▶ **Problem statement**: From the line below that contains "index tip: (251, 71)" to the line that contains "thumb ip: (389, 293)", repeat every line exactly, both ends included, and nothing else.

[Stored dataset items]

=== Begin Enclosure ===

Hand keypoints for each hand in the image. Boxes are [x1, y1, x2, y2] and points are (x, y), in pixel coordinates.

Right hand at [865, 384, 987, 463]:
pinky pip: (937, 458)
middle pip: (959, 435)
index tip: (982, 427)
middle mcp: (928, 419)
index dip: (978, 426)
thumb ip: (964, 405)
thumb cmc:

=== End Enclosure ===
=== Begin Enclosure ===

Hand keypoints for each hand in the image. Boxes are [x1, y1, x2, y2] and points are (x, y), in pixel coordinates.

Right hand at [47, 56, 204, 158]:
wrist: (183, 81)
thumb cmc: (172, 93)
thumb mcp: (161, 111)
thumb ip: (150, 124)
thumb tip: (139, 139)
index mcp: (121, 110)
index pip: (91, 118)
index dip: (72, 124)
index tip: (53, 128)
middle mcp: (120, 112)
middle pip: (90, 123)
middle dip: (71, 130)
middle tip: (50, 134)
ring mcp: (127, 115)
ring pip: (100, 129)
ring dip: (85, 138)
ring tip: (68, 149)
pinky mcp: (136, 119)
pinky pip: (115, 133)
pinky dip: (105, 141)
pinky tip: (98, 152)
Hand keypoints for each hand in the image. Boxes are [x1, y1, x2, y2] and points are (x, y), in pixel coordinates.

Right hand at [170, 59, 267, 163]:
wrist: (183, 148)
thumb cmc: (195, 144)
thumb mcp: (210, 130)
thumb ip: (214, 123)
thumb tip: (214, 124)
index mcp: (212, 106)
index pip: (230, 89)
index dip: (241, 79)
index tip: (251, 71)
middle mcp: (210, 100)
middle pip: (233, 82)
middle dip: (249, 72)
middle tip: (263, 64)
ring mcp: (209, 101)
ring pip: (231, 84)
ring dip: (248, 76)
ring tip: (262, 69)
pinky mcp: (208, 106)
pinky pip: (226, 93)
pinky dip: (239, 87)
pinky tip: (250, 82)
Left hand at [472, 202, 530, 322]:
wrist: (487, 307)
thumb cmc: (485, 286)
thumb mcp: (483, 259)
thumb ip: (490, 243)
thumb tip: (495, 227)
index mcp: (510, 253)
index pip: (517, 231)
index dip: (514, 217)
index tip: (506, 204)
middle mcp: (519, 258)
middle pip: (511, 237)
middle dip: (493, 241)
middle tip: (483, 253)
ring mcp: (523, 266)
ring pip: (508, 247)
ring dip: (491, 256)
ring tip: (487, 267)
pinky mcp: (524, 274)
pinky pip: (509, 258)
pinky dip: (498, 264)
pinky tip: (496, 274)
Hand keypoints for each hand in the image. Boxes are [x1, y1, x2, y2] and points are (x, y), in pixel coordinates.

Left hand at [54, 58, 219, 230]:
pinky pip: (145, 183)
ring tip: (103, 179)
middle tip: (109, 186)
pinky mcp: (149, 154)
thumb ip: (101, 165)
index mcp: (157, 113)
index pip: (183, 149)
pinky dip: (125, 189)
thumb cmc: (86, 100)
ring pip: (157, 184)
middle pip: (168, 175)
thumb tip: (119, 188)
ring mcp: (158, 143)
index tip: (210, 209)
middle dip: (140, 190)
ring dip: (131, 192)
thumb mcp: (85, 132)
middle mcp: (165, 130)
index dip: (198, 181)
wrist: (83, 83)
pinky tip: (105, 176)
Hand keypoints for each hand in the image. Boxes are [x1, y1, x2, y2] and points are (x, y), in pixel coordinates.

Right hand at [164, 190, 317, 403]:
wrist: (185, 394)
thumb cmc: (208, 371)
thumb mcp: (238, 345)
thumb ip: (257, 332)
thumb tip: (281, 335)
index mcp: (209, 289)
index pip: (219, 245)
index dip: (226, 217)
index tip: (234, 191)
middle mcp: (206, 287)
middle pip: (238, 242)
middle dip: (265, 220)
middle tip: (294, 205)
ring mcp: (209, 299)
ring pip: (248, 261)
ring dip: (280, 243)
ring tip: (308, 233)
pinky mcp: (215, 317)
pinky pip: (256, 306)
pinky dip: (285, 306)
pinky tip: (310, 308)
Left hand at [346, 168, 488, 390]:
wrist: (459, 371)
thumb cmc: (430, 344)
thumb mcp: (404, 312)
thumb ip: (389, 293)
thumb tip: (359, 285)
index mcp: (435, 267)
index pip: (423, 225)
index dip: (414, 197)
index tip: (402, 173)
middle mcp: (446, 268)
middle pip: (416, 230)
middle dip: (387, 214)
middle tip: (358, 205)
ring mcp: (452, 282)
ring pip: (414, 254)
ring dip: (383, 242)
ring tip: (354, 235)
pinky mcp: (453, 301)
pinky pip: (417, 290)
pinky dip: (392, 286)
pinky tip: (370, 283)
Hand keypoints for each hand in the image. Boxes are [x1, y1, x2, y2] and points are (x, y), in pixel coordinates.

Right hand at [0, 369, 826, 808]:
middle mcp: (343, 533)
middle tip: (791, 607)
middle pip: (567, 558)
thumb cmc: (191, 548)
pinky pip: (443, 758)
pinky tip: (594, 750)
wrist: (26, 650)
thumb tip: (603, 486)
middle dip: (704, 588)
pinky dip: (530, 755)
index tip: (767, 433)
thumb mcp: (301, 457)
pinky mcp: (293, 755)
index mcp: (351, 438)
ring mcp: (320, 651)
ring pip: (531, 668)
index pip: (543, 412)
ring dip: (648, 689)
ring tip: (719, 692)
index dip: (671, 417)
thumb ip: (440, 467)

=== End Enclosure ===

▶ **Response to this exercise**:
index tip: (251, 71)
middle mcp: (210, 100)
middle pip: (233, 82)
middle dip: (249, 72)
middle tip: (263, 64)
ring mcp: (209, 101)
ring pip: (231, 84)
ring dip: (248, 76)
ring tip: (262, 69)
pinky mcp: (208, 106)
pinky pip: (226, 93)
pinky dip: (239, 87)
pinky tip: (250, 82)
Left hand at [472, 202, 530, 322]:
wrist: (487, 307)
thumb cmc: (485, 286)
thumb mcp: (483, 259)
thumb ip: (490, 243)
thumb tip: (495, 227)
index mcp: (510, 253)
index pip: (517, 231)
index dip: (514, 217)
index tip: (506, 204)
middle mcp: (519, 258)
middle pip: (511, 237)
middle dip: (493, 241)
middle tip: (483, 253)
ring mcp: (523, 266)
ring pip: (508, 247)
ring dip: (491, 256)
ring tip: (487, 267)
pinky mcp: (524, 274)
pinky pip: (509, 258)
pinky dip: (498, 264)
pinky tip: (496, 274)
Hand keypoints for each hand in the image. Boxes are [x1, y1, x2, y2] and points are (x, y), in pixel coordinates.

Left hand at [54, 58, 219, 230]:
pinky pip: (145, 183)
ring tip: (103, 179)
middle tip: (109, 186)
pinky mcp: (149, 154)
thumb ip: (101, 165)
index mcp: (157, 113)
index pip: (183, 149)
pinky dip: (125, 189)
thumb cmc: (86, 100)
ring pip: (157, 184)
middle pip: (168, 175)
thumb tip: (119, 188)
ring mcp: (158, 143)
index tip: (210, 209)
middle dip: (140, 190)
ring dip: (131, 192)
thumb mcp: (85, 132)
middle mcp: (165, 130)
index dip: (198, 181)
wrist: (83, 83)
pinky tip: (105, 176)
Hand keypoints for each hand in the image. Boxes are [x1, y1, x2, y2] and points are (x, y), in pixel coordinates.

Right hand at [164, 190, 317, 403]:
wrist: (185, 394)
thumb cmc: (208, 371)
thumb mcp: (238, 345)
thumb ip: (257, 332)
thumb tip: (281, 335)
index mcp: (209, 289)
index pip: (219, 245)
index dip: (226, 217)
index tip: (234, 191)
middle mcp: (206, 287)
middle pip: (238, 242)
middle dip: (265, 220)
middle tip: (294, 205)
ring mcp: (209, 299)
ring pip: (248, 261)
ring dip: (280, 243)
ring tip: (308, 233)
pinky mcp: (215, 317)
pinky pip: (256, 306)
pinky dip: (285, 306)
pinky tip: (310, 308)
Left hand at [346, 168, 488, 390]:
wrist: (459, 371)
thumb cmc: (430, 344)
thumb mcp: (404, 312)
thumb ip: (389, 293)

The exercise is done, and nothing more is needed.